Saint-Saëns’ Danse Macabre

wikipedia.org

Charles-Camille Saint-Saëns (9 October 1835 – 16 December 1921) was a child prodigy, some say even more so than the incomparable Mozart, developing perfect pitch at the age of three, and near perfect piano performance not long afterwards. He trained in the most prestigious of French conservatories. His great love was composition, but to make ends meet he had to play the organ at a thriving parish of 26,000 souls and 200 weddings a year, which puts things into perspective in light of our own era of diminishing faith.  Saint-Saëns himself seemed a confirmed bachelor, wedded to his music, but surprised everyone by marrying at the age of nearly forty, to the nineteen-year old Marie-Laure Truffot. The union was not a success. They had two boys, both dying in infancy, one of tuberculosis, the other falling out of a window, an accident for which the composer blamed his wife. Three years later, the composer went off to visit his pupil, Gabriel Fauré, and his family, writing to his wife that he was not returning. They never saw each other again. Saint-Saëns never remarried, nor had any other romantic dalliance. Mrs. Saint-Saëns – perhaps she went by Mlle. Truffot after this – lived her quasi-widowhood until her 95th years.

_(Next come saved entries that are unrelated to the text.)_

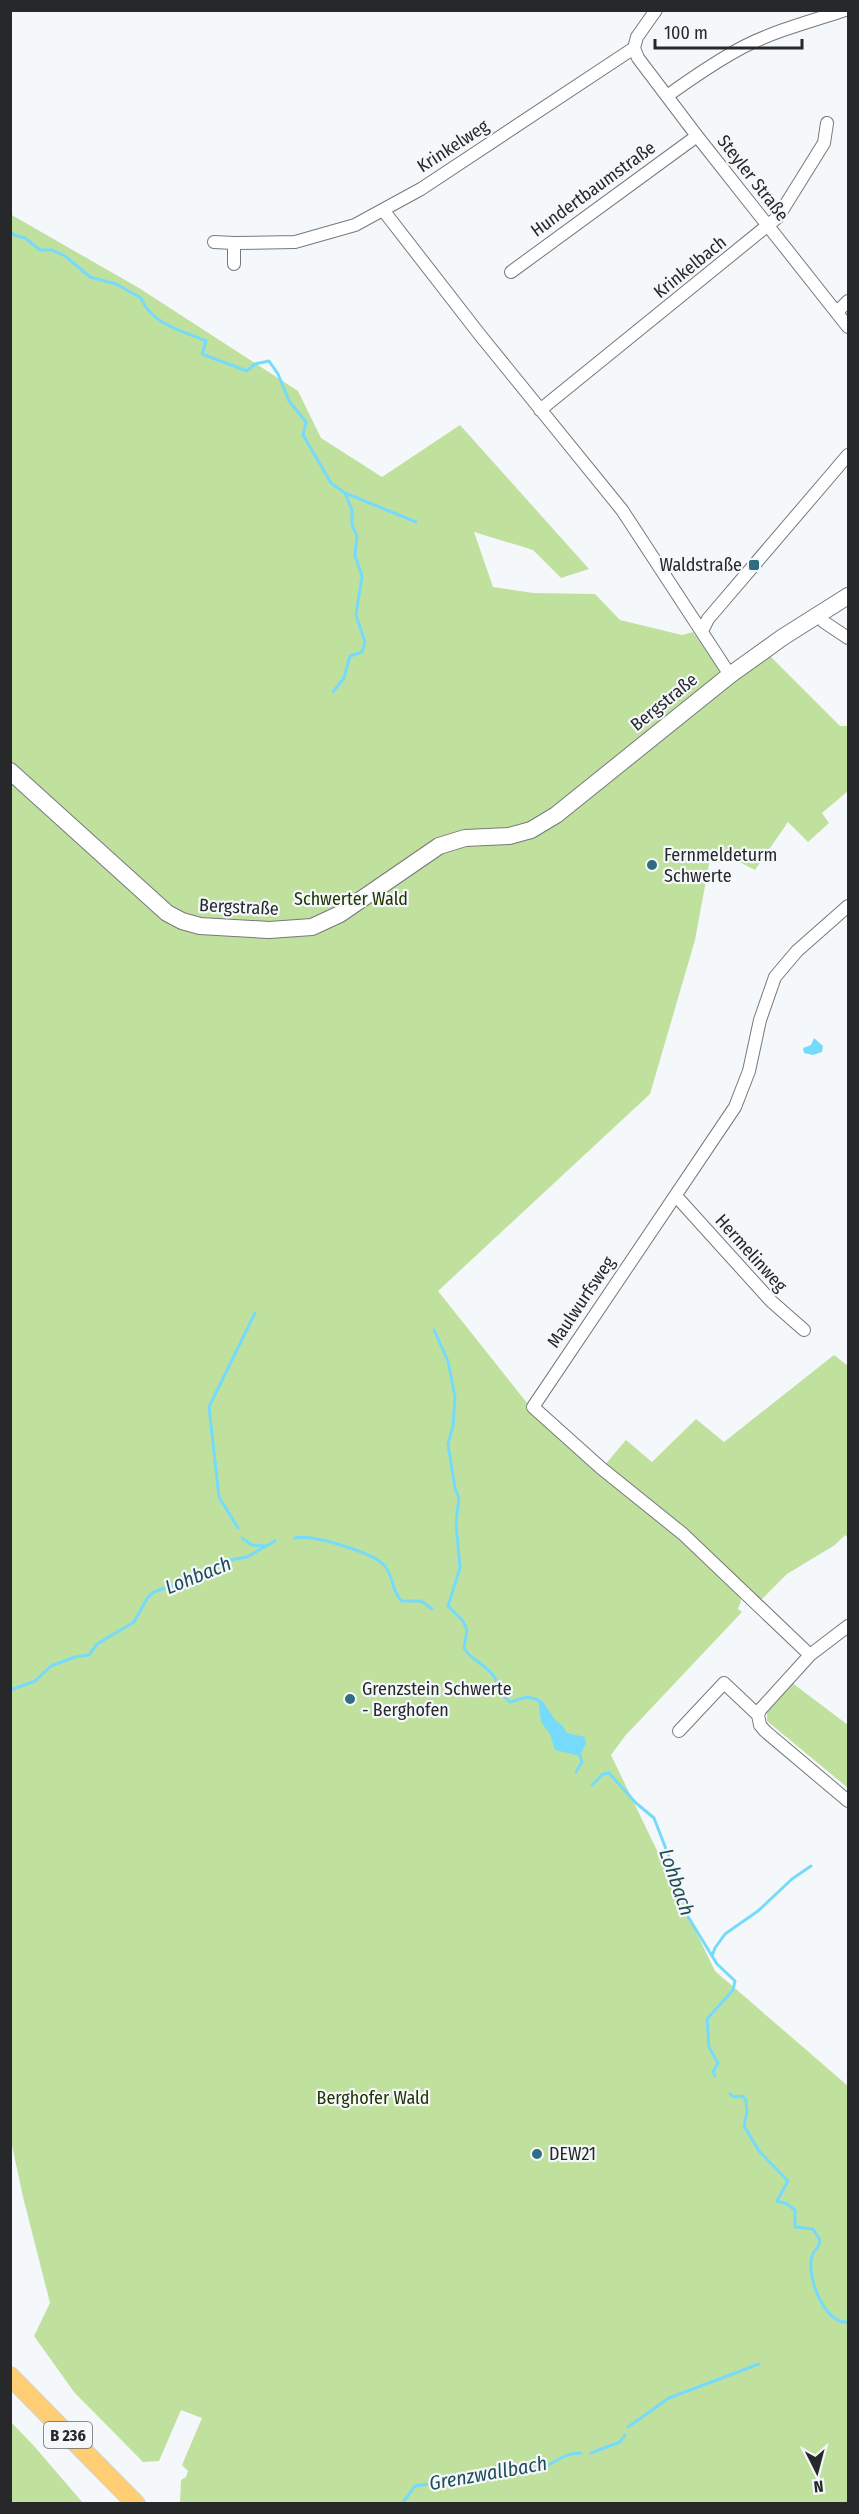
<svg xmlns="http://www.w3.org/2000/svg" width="859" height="2514" font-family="'Fira Sans Condensed',sans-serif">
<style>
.green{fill:#c0e09e}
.water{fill:#76dbfb}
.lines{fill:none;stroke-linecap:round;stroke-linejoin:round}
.stream{stroke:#76dbfb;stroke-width:3}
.street-casing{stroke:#76797b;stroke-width:14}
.secondary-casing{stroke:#76797b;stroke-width:18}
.primary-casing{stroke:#d4d4d4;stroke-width:20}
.street{stroke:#fff;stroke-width:12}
.secondary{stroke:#fff;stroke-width:16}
.primary{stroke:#fecd74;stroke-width:18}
.poi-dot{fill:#2e6e83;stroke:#f5f8fa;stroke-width:2}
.labels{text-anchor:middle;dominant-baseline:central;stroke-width:4.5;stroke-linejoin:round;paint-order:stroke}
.shield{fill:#f5f8fa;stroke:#656668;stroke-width:1.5}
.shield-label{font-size:16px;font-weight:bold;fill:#272829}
.street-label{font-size:18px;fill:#272829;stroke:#f5f8fa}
.poi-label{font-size:18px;fill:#272829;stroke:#f5f8fa;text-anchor:start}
.park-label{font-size:18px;fill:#213500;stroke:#f5f8fa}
.water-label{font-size:20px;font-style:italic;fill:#204d5a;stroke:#f5f8fa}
</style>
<rect width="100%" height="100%" fill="#f5f8fa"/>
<path class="green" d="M10,214L139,288L298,391L321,438L382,477L460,425L589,569L561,578L533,550L474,532L493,587L533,593L595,594L620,620L682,635L693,632L720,670L715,679L769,655L840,726H848V791L822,813L829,823L808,842L788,822L755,870L712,848L695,940L650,1094L438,1291L531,1408L681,1536L740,1594L741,1601L738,1609L742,1612L625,1736L611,1755L715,1971L848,2086V2503H180L181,2480L186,2477L188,2471L182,2465L202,2418L181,2410L159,2461L143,2462L74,2392L34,2336L50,2303L23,2197L10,2136Z
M834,1355L848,1366V1538L845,1535L835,1545L787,1574L759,1602L604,1466L626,1440L652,1462L696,1419L724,1442Z
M791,1682L848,1725V1788L767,1721V1712Z
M11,2422L34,2446L83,2503H11Z"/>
<path class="water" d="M814,1038L823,1046L822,1052L813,1055L804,1053L803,1048L811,1045Z
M538,1700H542L555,1720L562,1725L567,1733L585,1737L586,1743L580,1756L555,1750L550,1734L541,1722Z"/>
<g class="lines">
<path class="stream" d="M10,231L14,235L25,238L40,250H52L65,256L90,277L116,284L141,298C151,324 182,331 206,341L202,354L247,371L255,364L269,361L278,374L289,401L306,422L303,435L331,483L345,493L352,510V525L357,536L355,556L362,576L356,615L365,642L362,652L350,656L344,678L333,692
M345,493L416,522
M434,1330L448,1361L455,1397L453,1426L448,1444L455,1488L459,1498L456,1523L460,1568L448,1606L463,1621L467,1630L464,1648C471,1660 483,1663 492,1674C499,1682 500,1695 510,1702L527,1697L538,1700
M238,1528L219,1497L209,1407L255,1313
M242,1538L252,1545L265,1546
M295,1538C312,1534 370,1552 383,1564C394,1574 391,1592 402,1601H421L432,1609
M10,1690L35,1681L51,1666L75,1657L89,1655L97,1644L134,1622L148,1597L154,1592L184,1581L219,1562L247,1557L275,1541
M576,1772L582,1762L580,1756
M592,1785L603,1774L609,1773L636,1803L654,1818L683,1893L687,1915L717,1964L735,1981L733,1990L707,2019L709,2047L718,2063L713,2072L715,2076
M712,1956L715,1948L725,1934L758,1911L792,1879L811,1866
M730,2094L734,2097L742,2096L746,2100L747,2112L744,2126L759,2151L788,2181L777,2201L787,2204L795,2210V2227L813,2229L820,2240C820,2248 814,2249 812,2256C806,2275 824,2325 848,2322
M628,2427L669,2398L759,2364
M591,2453L620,2442L625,2435
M402,2504L415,2486L538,2468C558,2464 558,2454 581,2453"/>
<defs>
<path id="street" d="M634,48L638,58L697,136L848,327
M667,96C692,78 718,60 745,46C777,30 812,21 845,10
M383,210L480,335L622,510L730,675
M214,242L234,243L295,242L355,225L421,189L634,48L637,37L656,10
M234,264V243
M511,272L697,136
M837,312L848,301
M540,410L778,217L824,143L827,123
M819,614L824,622L848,638
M702,631L708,619L848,455
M676,1196L771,1301L804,1330
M810,1655L683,1534L601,1468L533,1407L735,1107L749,1071L760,1020L775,977L797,951L848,906
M758,1715L760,1710L810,1655L848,1626
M758,1715L760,1725L765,1731L848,1801
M679,1731L724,1683L758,1715"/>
<path id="secondary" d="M10,771L167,913L182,921L200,926L269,930L312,927L340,914L439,846L465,838L509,836L531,830L556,815L730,675L783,637L848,596"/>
<path id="primary" d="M10,2376L136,2504"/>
</defs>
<use href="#street" class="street-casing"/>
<use href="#secondary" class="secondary-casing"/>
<use href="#primary" class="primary-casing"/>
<use href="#street" class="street"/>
<use href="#secondary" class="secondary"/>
<use href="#primary" class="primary"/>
</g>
<g class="poi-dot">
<rect x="748" y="559" width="12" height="12" rx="3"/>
<circle cx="652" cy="865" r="6"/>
<circle cx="350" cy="1699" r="6"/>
<circle cx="537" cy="2154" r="6"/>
</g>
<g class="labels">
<rect class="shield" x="44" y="2422" width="48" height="26" rx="4.5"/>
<g class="shield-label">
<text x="68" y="2435">B 236</text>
</g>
<g class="street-label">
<text transform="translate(453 146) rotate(-33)">Krinkelweg</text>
<text transform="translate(753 178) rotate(52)">Steyler Straße</text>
<text transform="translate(593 189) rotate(-36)">Hundertbaumstraße</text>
<text transform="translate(690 267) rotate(-39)">Krinkelbach</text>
<text transform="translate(664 702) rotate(-39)">Bergstraße</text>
<text transform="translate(239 907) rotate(3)">Bergstraße</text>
<text transform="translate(751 1253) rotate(48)">Hermelinweg</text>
<text transform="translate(581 1302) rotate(-56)">Maulwurfsweg</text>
</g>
<g class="poi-label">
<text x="742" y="565" text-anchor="end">Waldstraße</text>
<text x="664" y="855">Fernmeldeturm<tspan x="664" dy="21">Schwerte</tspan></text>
<text x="362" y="1689">Grenzstein Schwerte<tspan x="362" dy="21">- Berghofen</tspan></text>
<text x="549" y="2154">DEW21</text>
</g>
<g class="park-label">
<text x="351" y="899">Schwerter Wald</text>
<text x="373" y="2098">Berghofer Wald</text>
</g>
<g class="water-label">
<text transform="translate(198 1575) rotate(-22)">Lohbach</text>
<text transform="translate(677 1882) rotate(71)">Lohbach</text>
<text transform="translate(488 2473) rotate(-10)">Grenzwallbach</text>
</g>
</g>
<rect width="859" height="2514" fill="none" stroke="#272829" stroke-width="24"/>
<g transform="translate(817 2472) rotate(174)" stroke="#f5f8fa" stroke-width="4.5" paint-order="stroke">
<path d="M0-4.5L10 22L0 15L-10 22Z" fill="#272829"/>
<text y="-9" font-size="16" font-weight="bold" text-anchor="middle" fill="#272829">N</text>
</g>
<path d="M655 39v9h147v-9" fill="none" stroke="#272829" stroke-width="3"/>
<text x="664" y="39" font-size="18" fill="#272829" stroke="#f5f8fa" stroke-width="4.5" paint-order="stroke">100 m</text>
</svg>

Such are the ways in the labyrinth of this life.  Saint-Saëns continued with his music, and we are left with a treasury, some of which we will post in these pages.

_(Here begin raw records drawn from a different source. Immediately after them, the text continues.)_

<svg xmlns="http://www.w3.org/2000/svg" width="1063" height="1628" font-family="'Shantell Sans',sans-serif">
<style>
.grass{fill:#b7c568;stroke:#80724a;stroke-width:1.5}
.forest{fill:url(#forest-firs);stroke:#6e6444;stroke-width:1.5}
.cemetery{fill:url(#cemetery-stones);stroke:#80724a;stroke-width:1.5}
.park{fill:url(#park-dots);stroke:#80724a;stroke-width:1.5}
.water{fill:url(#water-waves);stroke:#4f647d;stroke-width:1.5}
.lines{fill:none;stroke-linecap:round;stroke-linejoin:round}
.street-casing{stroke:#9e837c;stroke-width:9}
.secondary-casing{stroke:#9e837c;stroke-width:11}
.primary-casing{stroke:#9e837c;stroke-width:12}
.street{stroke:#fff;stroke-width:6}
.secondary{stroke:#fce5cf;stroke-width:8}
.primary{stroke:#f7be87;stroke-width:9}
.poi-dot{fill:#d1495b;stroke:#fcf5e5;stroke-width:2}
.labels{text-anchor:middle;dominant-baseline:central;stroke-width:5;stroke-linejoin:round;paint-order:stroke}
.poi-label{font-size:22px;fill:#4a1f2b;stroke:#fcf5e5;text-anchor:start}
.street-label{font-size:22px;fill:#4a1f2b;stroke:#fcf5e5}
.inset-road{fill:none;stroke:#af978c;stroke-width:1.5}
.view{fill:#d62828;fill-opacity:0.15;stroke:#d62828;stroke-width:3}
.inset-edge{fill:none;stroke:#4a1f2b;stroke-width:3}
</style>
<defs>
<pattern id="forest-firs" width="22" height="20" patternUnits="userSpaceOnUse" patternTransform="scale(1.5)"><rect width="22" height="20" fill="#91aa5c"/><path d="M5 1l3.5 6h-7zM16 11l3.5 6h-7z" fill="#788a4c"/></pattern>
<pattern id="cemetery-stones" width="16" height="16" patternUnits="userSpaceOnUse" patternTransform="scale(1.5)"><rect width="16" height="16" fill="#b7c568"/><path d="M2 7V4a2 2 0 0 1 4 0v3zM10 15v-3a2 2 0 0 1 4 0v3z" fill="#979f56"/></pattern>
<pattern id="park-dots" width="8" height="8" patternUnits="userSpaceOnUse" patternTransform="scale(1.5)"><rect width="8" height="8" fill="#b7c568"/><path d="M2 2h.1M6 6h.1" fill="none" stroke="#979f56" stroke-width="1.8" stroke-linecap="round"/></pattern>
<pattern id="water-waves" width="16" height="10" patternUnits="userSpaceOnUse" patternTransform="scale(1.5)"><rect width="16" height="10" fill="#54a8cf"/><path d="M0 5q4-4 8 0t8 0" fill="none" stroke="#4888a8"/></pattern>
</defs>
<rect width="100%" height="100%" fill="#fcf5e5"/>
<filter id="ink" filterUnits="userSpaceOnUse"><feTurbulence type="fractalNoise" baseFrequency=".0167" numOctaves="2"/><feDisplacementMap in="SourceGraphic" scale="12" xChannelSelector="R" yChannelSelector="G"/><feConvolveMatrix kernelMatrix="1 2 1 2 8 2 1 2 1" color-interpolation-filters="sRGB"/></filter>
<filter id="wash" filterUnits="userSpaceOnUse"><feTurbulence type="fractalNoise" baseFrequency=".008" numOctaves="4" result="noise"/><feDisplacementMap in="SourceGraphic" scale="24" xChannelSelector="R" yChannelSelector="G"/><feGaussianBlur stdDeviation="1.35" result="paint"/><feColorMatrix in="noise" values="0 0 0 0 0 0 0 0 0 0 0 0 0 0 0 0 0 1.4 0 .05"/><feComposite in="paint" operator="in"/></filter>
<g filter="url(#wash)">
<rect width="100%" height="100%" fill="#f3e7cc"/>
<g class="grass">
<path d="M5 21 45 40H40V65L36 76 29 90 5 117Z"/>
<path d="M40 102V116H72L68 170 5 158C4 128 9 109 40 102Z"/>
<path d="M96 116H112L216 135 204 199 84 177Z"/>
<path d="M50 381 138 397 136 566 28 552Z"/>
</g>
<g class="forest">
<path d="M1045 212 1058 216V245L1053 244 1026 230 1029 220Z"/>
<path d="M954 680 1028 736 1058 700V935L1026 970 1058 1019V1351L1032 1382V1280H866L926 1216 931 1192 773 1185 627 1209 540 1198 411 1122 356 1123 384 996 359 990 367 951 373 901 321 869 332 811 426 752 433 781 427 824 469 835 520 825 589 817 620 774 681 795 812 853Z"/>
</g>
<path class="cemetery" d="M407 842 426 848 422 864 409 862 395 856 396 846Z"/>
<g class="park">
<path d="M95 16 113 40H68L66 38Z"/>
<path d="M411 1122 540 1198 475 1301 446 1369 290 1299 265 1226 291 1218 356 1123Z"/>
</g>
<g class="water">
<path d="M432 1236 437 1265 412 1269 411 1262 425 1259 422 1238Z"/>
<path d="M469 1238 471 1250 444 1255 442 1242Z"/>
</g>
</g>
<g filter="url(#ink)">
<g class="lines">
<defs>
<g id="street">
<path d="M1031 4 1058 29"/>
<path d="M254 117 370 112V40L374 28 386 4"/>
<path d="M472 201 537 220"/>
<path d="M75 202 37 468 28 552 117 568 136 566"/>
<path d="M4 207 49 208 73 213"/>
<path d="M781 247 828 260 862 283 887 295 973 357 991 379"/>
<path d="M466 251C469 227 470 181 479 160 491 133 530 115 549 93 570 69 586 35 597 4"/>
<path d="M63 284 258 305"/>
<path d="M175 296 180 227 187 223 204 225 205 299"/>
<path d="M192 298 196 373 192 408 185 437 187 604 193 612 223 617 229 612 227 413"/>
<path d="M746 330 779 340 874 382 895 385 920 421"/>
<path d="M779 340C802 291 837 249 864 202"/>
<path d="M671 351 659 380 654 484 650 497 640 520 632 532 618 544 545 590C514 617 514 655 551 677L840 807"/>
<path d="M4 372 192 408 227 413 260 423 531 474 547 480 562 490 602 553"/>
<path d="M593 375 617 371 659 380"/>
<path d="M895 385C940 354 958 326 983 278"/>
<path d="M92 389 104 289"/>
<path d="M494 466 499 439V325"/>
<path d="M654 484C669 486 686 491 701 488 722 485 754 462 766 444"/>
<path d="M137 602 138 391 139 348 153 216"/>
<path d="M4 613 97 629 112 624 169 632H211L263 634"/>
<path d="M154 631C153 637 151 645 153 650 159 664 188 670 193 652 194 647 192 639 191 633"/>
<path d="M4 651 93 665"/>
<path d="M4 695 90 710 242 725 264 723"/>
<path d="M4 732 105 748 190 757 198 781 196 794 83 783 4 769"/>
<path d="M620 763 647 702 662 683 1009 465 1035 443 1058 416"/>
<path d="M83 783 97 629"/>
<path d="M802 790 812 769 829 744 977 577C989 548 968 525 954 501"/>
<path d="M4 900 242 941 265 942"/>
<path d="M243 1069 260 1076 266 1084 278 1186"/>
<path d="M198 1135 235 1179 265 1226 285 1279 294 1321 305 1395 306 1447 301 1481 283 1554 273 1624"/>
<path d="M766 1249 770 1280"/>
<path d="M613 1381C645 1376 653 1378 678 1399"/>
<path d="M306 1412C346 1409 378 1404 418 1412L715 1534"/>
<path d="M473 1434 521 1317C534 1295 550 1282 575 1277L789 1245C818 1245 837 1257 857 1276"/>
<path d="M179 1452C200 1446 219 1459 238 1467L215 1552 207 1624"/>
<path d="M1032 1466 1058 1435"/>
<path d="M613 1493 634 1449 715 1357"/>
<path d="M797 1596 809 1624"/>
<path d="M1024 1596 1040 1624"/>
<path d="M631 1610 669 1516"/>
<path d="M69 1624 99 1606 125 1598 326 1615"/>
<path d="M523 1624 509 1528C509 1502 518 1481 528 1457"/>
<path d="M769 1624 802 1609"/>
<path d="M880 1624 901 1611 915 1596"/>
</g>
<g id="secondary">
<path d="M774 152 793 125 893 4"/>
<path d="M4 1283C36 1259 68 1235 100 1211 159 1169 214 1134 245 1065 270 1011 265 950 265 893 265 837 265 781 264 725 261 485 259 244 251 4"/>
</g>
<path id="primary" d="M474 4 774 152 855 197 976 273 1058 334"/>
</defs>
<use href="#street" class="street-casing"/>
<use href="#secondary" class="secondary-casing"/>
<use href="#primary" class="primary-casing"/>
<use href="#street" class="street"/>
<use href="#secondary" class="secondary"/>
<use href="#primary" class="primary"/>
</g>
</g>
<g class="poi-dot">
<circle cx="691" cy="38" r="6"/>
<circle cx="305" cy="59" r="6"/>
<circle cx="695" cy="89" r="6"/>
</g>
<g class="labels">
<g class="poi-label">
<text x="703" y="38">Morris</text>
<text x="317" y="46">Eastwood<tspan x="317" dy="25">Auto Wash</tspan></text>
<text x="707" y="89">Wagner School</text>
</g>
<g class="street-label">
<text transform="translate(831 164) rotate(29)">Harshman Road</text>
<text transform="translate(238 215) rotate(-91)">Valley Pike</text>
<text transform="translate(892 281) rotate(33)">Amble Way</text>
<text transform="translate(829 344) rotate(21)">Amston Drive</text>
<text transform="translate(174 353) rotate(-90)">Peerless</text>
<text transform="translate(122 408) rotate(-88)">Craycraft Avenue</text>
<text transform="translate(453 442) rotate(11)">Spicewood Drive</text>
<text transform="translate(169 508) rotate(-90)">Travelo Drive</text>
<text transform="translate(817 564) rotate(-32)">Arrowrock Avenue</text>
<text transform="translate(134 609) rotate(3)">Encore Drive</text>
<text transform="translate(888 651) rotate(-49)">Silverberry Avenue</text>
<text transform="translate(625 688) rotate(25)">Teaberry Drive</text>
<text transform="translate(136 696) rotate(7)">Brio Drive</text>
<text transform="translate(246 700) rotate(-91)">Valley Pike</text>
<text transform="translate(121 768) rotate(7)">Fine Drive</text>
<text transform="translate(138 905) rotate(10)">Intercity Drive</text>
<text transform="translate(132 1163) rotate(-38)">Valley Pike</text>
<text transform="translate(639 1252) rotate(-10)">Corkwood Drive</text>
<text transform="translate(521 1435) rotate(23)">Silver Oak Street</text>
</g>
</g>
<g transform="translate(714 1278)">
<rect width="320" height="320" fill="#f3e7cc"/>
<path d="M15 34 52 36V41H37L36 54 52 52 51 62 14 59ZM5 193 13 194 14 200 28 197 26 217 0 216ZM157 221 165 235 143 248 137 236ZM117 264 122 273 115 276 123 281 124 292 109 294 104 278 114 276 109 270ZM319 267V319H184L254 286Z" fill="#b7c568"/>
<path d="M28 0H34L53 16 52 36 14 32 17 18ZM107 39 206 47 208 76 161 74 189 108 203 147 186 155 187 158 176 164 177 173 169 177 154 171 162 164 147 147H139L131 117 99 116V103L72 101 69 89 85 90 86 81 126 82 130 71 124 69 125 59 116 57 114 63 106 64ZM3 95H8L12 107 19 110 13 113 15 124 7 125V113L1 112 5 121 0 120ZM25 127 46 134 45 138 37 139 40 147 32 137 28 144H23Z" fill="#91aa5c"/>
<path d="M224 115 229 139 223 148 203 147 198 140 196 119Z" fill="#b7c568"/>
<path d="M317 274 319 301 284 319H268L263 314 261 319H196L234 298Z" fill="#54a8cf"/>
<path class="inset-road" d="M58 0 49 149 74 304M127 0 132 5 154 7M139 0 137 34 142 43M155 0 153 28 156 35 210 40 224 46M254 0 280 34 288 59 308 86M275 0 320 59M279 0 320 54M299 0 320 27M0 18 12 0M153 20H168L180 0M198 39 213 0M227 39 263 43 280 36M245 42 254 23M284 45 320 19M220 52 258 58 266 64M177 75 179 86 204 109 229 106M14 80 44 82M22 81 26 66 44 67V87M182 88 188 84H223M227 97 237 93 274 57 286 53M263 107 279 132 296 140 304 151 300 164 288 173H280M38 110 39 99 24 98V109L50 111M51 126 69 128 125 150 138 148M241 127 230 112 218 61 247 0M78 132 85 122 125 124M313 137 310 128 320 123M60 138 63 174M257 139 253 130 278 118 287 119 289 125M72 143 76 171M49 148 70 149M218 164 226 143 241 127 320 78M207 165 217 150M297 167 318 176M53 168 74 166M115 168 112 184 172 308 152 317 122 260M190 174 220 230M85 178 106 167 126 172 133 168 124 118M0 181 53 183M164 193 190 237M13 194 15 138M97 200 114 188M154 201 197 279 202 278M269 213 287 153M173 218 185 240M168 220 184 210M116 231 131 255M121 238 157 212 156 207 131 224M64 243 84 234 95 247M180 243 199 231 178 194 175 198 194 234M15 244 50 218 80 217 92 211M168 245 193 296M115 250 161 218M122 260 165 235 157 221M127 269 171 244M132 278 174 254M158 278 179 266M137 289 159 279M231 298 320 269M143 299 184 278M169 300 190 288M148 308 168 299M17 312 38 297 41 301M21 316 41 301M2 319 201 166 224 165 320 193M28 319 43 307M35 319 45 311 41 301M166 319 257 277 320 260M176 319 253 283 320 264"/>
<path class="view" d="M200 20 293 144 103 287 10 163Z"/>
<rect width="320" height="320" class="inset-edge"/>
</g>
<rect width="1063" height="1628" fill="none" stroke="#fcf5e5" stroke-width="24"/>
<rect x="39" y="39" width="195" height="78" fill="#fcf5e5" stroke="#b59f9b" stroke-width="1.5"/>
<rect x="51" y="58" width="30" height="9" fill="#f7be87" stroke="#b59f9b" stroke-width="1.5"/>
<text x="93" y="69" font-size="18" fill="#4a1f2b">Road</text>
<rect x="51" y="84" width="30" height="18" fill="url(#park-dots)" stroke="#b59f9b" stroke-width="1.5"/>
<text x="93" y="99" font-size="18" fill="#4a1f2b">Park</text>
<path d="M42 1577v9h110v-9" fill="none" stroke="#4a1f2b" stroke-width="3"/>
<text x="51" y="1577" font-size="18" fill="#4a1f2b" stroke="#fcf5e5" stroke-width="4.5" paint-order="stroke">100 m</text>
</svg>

Here is the finale to his organ symphony, No. 3:

Also, for this month of November, here is a piece he composed in 1847, the Danse-Macabre, evincing, perhaps, some of the tragic aspects of his life. The orchestral music follows an old legend wherein the devil plays the violin on All Hallowed Eve at midnight, with the skeletons rising from their graves to dance until dawn, the xylophone symbolizing their rattling bones. Macabre indeed. But we may see the Catholic aspects of the piece, that death does not have the final word. As the book of Ezekiel says, these bones too shall live, not by the devil’s illusory power, but by God’s true omnipotence, with mastery over life and death. If we but follow Him, we we rise with Him. A danse-joyeux, if you will.